* **WHAT IS REQUIRED**: Repeat the listing below in full, exactly.

* **PROVIDED DATA**:
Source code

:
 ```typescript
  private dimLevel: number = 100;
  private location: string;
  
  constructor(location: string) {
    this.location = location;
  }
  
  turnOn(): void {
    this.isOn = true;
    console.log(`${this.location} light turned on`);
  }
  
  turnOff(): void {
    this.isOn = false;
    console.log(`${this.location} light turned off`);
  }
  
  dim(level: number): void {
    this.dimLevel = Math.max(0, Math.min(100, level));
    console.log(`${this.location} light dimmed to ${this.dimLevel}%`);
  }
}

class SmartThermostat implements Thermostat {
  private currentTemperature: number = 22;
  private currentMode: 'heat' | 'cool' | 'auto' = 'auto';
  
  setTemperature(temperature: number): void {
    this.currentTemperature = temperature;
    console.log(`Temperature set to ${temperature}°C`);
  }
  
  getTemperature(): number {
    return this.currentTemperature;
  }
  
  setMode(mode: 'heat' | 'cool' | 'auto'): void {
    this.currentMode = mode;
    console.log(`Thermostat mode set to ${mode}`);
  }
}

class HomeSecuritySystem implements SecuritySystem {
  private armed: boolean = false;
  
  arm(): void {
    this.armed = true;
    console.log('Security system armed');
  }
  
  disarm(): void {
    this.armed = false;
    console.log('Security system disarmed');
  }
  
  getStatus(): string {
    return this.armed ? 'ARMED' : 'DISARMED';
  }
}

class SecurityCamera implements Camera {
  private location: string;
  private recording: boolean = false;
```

* **ANSWER SECTION**:
Source code

:
 ```typescript
  private dimLevel: number = 100;
  private location: string;
  
  constructor(location: string) {
    this.location = location;
  }
  
  turnOn(): void {
    this.isOn = true;
    console.log(`${this.location} light turned on`);
  }
  
  turnOff(): void {
    this.isOn = false;
    console.log(`${this.location} light turned off`);
  }
  
  dim(level: number): void {
    this.dimLevel = Math.max(0, Math.min(100, level));
    console.log(`${this.location} light dimmed to ${this.dimLevel}%`);
  }
}

class SmartThermostat implements Thermostat {
  private currentTemperature: number = 22;
  private currentMode: 'heat' | 'cool' | 'auto' = 'auto';
  
  setTemperature(temperature: number): void {
    this.currentTemperature = temperature;
    console.log(`Temperature set to ${temperature}°C`);
  }
  
  getTemperature(): number {
    return this.currentTemperature;
  }
  
  setMode(mode: 'heat' | 'cool' | 'auto'): void {
    this.currentMode = mode;
    console.log(`Thermostat mode set to ${mode}`);
  }
}

class HomeSecuritySystem implements SecuritySystem {
  private armed: boolean = false;
  
  arm(): void {
    this.armed = true;
    console.log('Security system armed');
  }
  
  disarm(): void {
    this.armed = false;
    console.log('Security system disarmed');
  }
  
  getStatus(): string {
    return this.armed ? 'ARMED' : 'DISARMED';
  }
}

class SecurityCamera implements Camera {
  private location: string;
  private recording: boolean = false;
```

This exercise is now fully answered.